Mainland Chinese buyers have emerged as the biggest group of foreigners buying residential property in Singapore this year, according to the latest research from global real estate services firm DTZ.
Over April to June, residential property sales grew a strong 20 percent from the previous quarter, with the Chinese buying 640 properties during that period - 100 units more than in the first quarter of the year, according to the report.
Buyers from the Mainland accounted for 26 percent of all purchases made by foreigners.
An agent from Singapore-based HSR International Realtors, Huang Xiao Qiong, told CNBC that she gets on average 10 clients a month from mainland China and so far this year, she has already sold local properties to 20 Chinese buyers.
"They don't get one house, most of them actually get a few," Qiong said. "One will be to stay in, and the rest will be for investment - whether it is to rent or just to keep until the price goes up."
Thirty-two-year-old David Wei, from China's northwestern Heilongjiang province, who has been working in Singapore for the past couple of years, said that he has been looking to buy an apartment in Singapore for some time now.
He feels property prices here are less volatile than in China and has sold his property in China in order to invest in a two-bedroom apartment in Singapore, which he sees as a long-term investment.
According to Qiong, Chinese businessmen like investing in Singapore, attracted by the island nation's good governance and legal system.
"When they have a bit of cash they think it's safer to put it Singapore," Qiong said.

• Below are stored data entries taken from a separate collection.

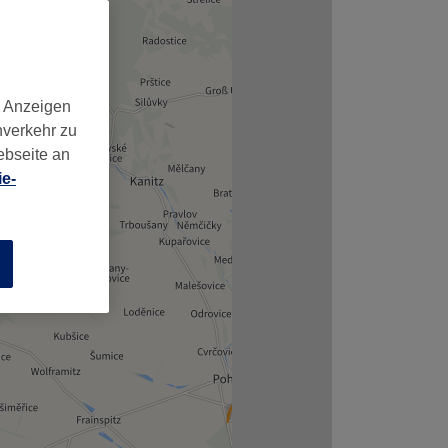
d Anzeigen
nverkehr zu
ebseite an
e-
n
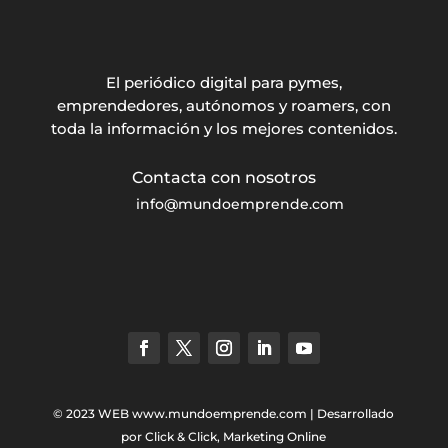
El periódico digital para pymes,
emprendedores, autónomos y roamers, con
toda la información y los mejores contenidos.
info@mundoemprende.com
© 2023 WEB
www.mundoemprende.com
| Desarrollado
por
Click & Click, Marketing Online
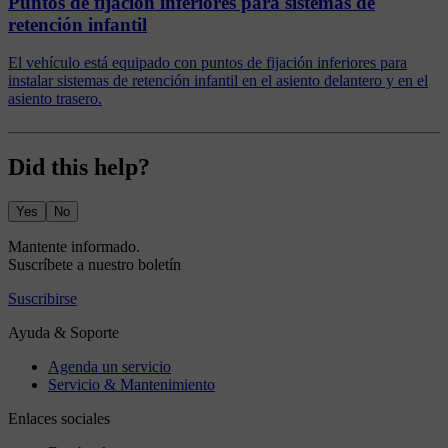
Puntos de fijación inferiores para sistemas de
retención infantil
El vehículo está equipado con puntos de fijación inferiores para
instalar sistemas de retención infantil en el asiento delantero y en el
asiento trasero.
Did this help?
Yes
No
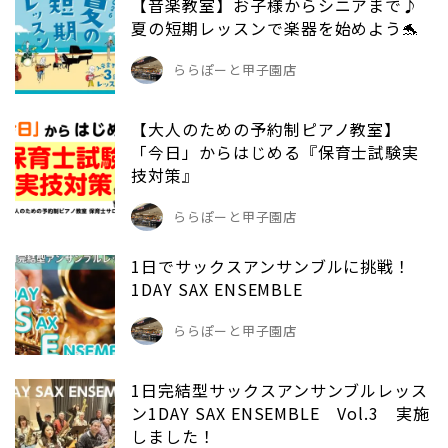
【音楽教室】お子様からシニアまで♪
夏の短期レッスンで楽器を始めよう🐬
ららぽーと甲子園店
【大人のための予約制ピアノ教室】
「今日」からはじめる『保育士試験実
技対策』
ららぽーと甲子園店
1日でサックスアンサンブルに挑戦！
1DAY SAX ENSEMBLE
ららぽーと甲子園店
1日完結型サックスアンサンブルレッス
ン1DAY SAX ENSEMBLE Vol.3 実施
しました！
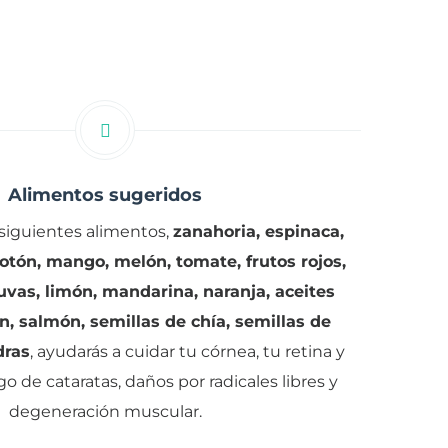
Alimentos sugeridos
siguientes alimentos,
zanahoria, espinaca,
otón, mango, melón, tomate, frutos rojos,
 uvas, limón, mandarina, naranja, aceites
n, salmón, semillas de chía, semillas de
dras
, ayudarás a cuidar tu córnea, tu retina y
sgo de cataratas, daños por radicales libres y
degeneración muscular.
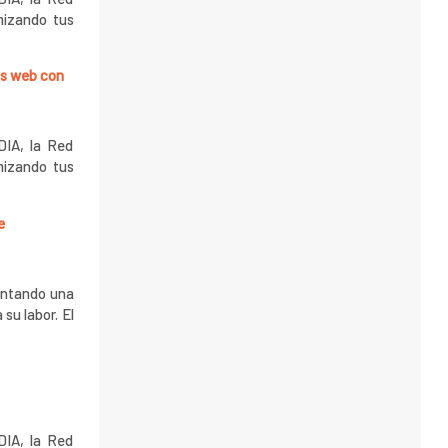
mizando tus
as web con
DIA, la Red
mizando tus
e
rontando una
su labor. El
DIA, la Red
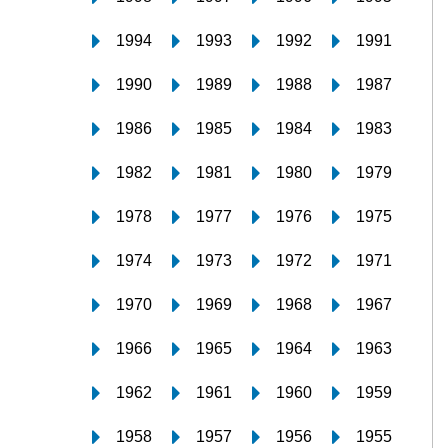
1994
1993
1992
1991
1990
1989
1988
1987
1986
1985
1984
1983
1982
1981
1980
1979
1978
1977
1976
1975
1974
1973
1972
1971
1970
1969
1968
1967
1966
1965
1964
1963
1962
1961
1960
1959
1958
1957
1956
1955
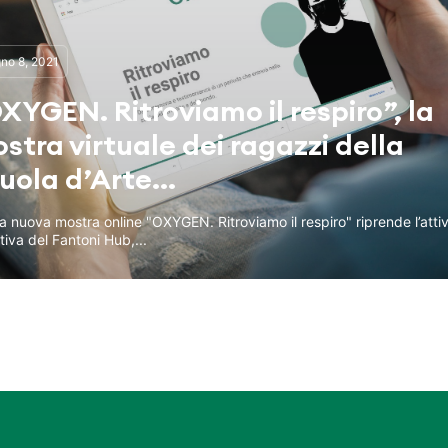
no 8, 2021
XYGEN. Ritroviamo il respiro”, la
stra virtuale dei ragazzi della
uola d’Arte...
a nuova mostra online "OXYGEN. Ritroviamo il respiro" riprende l’attiv
tiva del Fantoni Hub,...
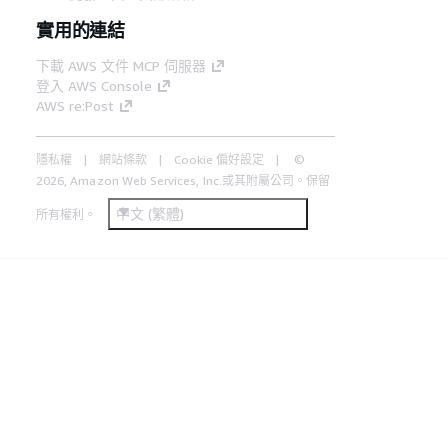
實用的連結
下載 AWS 文件 MCP 伺服器
登入 AWS Console
AWS re:Post
隱私權
網站條款
Cookie 偏好設定
©
2026, Amazon Web Services, Inc.或其附屬公司。保留
中文 (繁體)
所有權利。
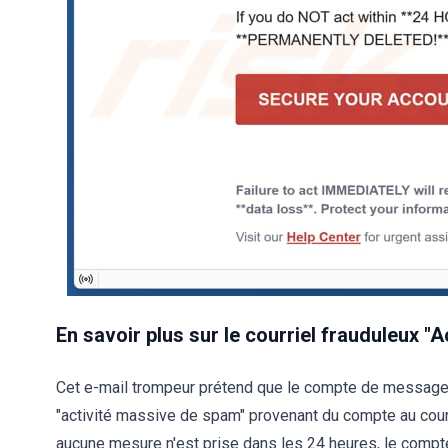
En savoir plus sur le courriel frauduleux 
Cet e-mail trompeur prétend que le compte de messager
"activité massive de spam" provenant du compte au cours
aucune mesure n'est prise dans les 24 heures, le comp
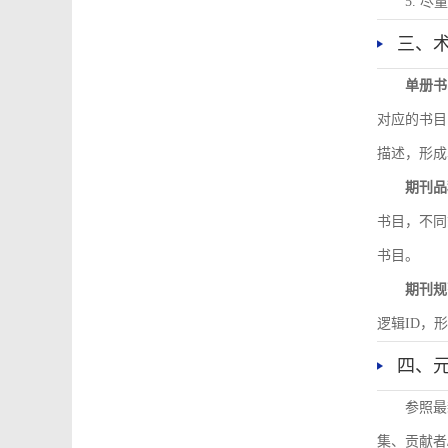
5. 
三、
单册书
对应的书目
描述，形成
期刊品
书目，不同
书目。
期刊规
逻辑ID，
四、
参照最
集、贡献者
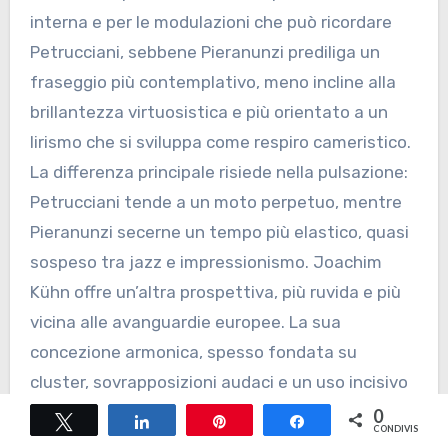
interna e per le modulazioni che può ricordare
Petrucciani, sebbene Pieranunzi prediliga un
fraseggio più contemplativo, meno incline alla
brillantezza virtuosistica e più orientato a un
lirismo che si sviluppa come respiro cameristico.
La differenza principale risiede nella pulsazione:
Petrucciani tende a un moto perpetuo, mentre
Pieranunzi secerne un tempo più elastico, quasi
sospeso tra jazz e impressionismo. Joachim
Kühn offre un’altra prospettiva, più ruvida e più
vicina alle avanguardie europee. La sua
concezione armonica, spesso fondata su
cluster, sovrapposizioni audaci e un uso incisivo
della dissonanza, si colloca lontano dalla
0
Tweet
Share
Pin
Share
CONDIVISIONI
cantabilità di Petrucciani, ma condivide con lui la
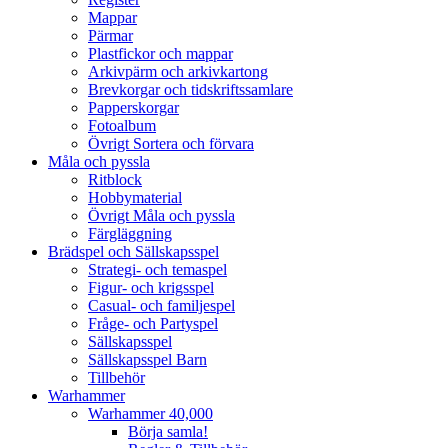
Mappar
Pärmar
Plastfickor och mappar
Arkivpärm och arkivkartong
Brevkorgar och tidskriftssamlare
Papperskorgar
Fotoalbum
Övrigt Sortera och förvara
Måla och pyssla
Ritblock
Hobbymaterial
Övrigt Måla och pyssla
Färgläggning
Brädspel och Sällskapsspel
Strategi- och temaspel
Figur- och krigsspel
Casual- och familjespel
Fråge- och Partyspel
Sällskapsspel
Sällskapsspel Barn
Tillbehör
Warhammer
Warhammer 40,000
Börja samla!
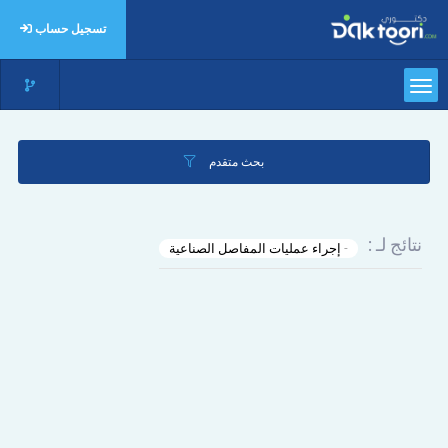
تسجيل حساب
بحث متقدم
نتائج لـ :
- إجراء عمليات المفاصل الصناعية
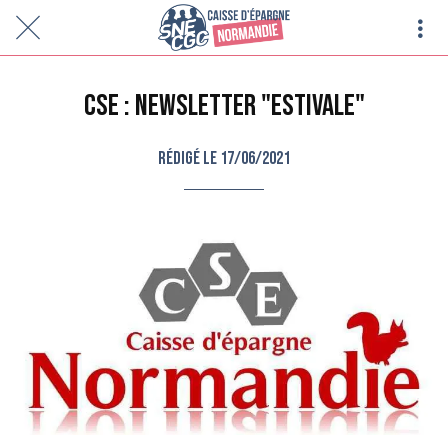
CSE : Newsletter "Estivale"
Rédigé le 17/06/2021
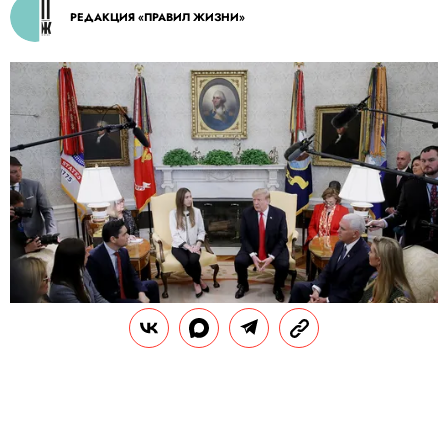
РЕДАКЦИЯ «ПРАВИЛ ЖИЗНИ»
WIN MCNAMEE / GETTY IMAGES
П
резидент США Дональд Трамп
потребовал от России отозвать своих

She added that many people from mainland China also like to send their children to Singapore to study. "Many wives and children stay back in Singapore, while husbands spend most of their time doing business in China," Qiong said.
Connie Chai, Assistant Vice President at DTZ Resale, who's sold more than 10 units this year to mainland Chinese clients, said buyers usually look for a three or four bedroom apartment to live in or as a holiday home, but for an investment they prefer to buy smaller one or two bedroom units.
Barter Mu, 39, who has been living in Singapore since 2007 said he decided to buy a two-bedroom apartment in December last year after his family joined him from Shanghai.
"I think the price was reasonable, because otherwise I had to rent," Mu said. "Also for the long term, I think [prices] still can increase, and I can get a profit from the investment."
While growing in popularity with Chinese buyers, Singapore still has some catching up to do compared with Hong Kong, where mainland Chinese accounted for nearly 10 percent of all property sales in the first half of this year, according to one of Hong Kong's largest real estate firms, Centaline Property. Mainland Chinese made up 7.6 percent of total sales in Singapore during the second quarter of this year, according to DTZ.
But foreigners are continuing to drive up demand for high-end residential properties in Singapore. In the second quarter, foreign buyers made up 43 percent of all properties that were sold for S$1.5 million (US$1.2 million) or more. Whereas 75 percent of all properties that cost S$500,000 or less were bought by Singaporeans in the April to June quarter.